Job |
Return every line in the entries below where the word "size" shows up.

Task data |
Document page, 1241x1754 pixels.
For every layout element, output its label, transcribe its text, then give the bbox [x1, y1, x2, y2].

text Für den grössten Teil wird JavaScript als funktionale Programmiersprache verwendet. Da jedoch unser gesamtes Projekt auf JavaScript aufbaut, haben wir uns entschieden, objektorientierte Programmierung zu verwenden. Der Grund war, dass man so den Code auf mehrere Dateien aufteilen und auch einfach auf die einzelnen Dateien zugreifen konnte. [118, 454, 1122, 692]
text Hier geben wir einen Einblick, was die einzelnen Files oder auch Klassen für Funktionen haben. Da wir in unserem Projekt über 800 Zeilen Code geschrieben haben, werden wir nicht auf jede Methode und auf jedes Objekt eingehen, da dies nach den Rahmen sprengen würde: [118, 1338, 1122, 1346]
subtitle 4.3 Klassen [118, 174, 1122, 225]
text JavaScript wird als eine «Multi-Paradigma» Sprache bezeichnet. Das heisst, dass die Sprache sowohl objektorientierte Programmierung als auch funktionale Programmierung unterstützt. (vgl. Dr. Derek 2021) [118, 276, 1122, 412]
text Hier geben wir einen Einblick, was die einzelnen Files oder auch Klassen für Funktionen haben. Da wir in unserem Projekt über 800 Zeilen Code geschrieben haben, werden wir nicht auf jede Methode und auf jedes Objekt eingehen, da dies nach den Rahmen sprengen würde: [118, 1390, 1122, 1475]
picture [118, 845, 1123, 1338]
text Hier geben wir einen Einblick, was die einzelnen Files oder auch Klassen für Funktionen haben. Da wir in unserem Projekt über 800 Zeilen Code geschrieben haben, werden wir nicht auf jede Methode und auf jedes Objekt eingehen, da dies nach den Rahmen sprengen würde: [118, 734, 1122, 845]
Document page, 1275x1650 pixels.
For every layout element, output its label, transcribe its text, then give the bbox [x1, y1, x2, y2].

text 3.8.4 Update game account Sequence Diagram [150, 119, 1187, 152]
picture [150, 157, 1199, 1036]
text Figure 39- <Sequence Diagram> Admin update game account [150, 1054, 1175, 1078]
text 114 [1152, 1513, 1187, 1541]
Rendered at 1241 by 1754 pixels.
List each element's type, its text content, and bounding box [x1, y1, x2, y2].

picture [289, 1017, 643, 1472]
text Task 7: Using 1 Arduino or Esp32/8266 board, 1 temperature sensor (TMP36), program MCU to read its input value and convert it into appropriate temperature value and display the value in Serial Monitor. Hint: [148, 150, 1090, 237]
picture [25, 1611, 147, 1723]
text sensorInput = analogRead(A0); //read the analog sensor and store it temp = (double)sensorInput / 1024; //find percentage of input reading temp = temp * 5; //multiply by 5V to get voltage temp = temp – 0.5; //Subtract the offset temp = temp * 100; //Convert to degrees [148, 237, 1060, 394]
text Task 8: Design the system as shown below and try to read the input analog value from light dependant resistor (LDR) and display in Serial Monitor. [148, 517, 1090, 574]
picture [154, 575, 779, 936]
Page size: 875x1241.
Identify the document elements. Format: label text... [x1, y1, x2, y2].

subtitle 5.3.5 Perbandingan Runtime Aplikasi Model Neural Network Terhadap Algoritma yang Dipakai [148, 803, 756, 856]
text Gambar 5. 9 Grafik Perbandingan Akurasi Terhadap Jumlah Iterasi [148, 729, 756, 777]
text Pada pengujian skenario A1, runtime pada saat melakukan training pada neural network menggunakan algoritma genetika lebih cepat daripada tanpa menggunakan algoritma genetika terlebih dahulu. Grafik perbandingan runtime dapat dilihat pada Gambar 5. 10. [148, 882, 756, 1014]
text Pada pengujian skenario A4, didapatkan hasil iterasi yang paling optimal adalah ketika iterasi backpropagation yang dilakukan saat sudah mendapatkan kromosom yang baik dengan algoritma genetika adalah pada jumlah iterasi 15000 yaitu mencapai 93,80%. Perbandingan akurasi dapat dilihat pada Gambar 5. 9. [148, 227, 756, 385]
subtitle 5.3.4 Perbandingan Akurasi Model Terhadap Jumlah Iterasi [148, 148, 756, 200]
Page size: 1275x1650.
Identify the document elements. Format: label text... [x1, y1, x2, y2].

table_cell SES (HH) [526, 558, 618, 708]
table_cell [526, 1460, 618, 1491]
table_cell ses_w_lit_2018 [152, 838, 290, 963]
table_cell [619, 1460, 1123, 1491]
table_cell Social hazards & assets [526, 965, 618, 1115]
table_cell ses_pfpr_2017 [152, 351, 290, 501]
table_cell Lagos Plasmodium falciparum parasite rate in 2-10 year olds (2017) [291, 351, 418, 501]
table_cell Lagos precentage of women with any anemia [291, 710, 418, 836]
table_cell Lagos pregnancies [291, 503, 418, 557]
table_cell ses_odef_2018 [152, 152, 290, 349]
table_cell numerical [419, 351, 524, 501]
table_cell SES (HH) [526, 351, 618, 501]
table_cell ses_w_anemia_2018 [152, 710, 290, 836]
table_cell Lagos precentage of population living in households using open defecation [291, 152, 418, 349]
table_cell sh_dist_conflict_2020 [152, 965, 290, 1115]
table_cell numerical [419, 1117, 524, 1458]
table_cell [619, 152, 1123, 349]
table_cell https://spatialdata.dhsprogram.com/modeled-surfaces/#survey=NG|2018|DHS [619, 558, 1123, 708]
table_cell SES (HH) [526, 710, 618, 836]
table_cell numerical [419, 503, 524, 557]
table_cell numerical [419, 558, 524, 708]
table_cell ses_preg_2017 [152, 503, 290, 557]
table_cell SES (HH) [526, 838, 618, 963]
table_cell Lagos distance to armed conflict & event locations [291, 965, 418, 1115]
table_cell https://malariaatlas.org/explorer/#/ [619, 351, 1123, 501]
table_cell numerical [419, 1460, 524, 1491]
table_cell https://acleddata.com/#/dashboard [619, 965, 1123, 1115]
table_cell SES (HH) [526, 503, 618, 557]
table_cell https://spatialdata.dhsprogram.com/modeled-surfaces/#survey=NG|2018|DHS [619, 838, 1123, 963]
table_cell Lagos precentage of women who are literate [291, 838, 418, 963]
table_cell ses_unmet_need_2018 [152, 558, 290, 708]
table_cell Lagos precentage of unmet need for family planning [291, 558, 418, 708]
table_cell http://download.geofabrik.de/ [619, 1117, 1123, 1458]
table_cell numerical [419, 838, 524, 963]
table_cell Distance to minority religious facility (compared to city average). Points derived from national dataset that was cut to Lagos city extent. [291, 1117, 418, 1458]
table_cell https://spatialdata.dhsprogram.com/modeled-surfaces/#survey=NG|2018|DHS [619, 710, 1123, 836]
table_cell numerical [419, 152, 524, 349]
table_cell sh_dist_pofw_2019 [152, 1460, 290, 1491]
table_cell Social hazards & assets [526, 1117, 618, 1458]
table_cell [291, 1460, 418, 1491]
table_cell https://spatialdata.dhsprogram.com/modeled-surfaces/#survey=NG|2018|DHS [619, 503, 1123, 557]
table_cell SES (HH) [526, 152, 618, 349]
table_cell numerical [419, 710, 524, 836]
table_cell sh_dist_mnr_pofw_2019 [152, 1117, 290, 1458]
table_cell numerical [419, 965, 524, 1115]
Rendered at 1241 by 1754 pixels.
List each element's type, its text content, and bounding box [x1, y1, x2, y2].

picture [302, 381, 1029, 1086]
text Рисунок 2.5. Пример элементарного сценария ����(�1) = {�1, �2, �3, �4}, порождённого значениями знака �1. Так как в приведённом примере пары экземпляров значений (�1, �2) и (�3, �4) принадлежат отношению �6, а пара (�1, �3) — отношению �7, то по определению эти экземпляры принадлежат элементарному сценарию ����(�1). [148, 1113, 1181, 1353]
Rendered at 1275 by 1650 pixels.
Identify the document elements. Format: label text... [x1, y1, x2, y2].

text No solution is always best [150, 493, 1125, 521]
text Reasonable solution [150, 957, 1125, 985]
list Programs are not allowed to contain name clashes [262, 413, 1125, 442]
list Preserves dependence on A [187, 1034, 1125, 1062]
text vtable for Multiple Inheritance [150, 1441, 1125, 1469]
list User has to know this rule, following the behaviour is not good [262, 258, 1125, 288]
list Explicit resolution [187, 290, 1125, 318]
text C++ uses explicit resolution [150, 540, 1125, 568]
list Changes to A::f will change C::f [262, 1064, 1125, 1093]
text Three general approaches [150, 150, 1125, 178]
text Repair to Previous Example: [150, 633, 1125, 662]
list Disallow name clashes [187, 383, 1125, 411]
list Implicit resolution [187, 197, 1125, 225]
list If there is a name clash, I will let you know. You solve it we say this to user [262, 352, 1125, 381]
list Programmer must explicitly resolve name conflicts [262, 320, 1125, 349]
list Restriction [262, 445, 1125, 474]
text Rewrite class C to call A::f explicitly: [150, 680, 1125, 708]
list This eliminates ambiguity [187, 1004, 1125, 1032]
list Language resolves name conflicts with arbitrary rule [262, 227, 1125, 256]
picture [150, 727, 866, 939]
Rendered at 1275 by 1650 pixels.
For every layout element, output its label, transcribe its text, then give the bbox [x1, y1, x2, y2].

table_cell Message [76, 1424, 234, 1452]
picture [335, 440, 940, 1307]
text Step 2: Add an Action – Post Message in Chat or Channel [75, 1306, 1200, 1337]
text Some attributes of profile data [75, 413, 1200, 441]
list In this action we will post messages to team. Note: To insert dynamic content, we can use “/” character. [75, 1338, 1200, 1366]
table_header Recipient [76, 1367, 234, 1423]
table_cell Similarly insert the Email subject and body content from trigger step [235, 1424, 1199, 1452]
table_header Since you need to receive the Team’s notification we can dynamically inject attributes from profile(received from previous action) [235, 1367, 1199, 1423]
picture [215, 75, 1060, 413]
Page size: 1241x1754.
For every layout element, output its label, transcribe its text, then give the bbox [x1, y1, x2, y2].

Solution to the problem |
Page size: 875x1241.
Page size: 1275x1650.
Page size: 1241x1754.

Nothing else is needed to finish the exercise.